**Task statement**
Can you reproduce, word for word, the part of the customer service text starting at "Unfortunately, in T&T" and ending at "delivered with consistency."?

**Document extract**
Unfortunately, in T&T we have not mastered the art of service excellence. Because of boom conditions, as business houses we have been exhibiting a “luke warm” attitude to service excellence not realizing that the customer has been taking note. Many business outfits tend to, ignore the “small value” customer and live with the mentality that it is the heavy spending customers who matter. In business all customers matter. The small buyers may eventually become the big buyers in the future. Business people tend to also forget that customers also have choices and will exercise it. The customer today has travelled and has a fair idea of what excellent customer service is all about and will be prepared to pay for it if it is delivered with consistency.

In this regard business entities can learn from an organization like Texas de Brazil in Movie Towne or 2001 carpet House on Ramsaran Street, Chaguanas or Value Optical in Mid Center Mall. A study of these companies will tell you why customers go back to them over and over.

On the other hand, there are businesses in this country who do not care about service delivery.

**Data segment**
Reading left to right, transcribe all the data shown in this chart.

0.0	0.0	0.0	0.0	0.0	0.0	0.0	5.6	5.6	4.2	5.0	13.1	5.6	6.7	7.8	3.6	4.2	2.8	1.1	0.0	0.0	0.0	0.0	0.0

**Response box**
Unfortunately, in T&T we have not mastered the art of service excellence. Because of boom conditions, as business houses we have been exhibiting a “luke warm” attitude to service excellence not realizing that the customer has been taking note. Many business outfits tend to, ignore the “small value” customer and live with the mentality that it is the heavy spending customers who matter. In business all customers matter. The small buyers may eventually become the big buyers in the future. Business people tend to also forget that customers also have choices and will exercise it. The customer today has travelled and has a fair idea of what excellent customer service is all about and will be prepared to pay for it if it is delivered with consistency.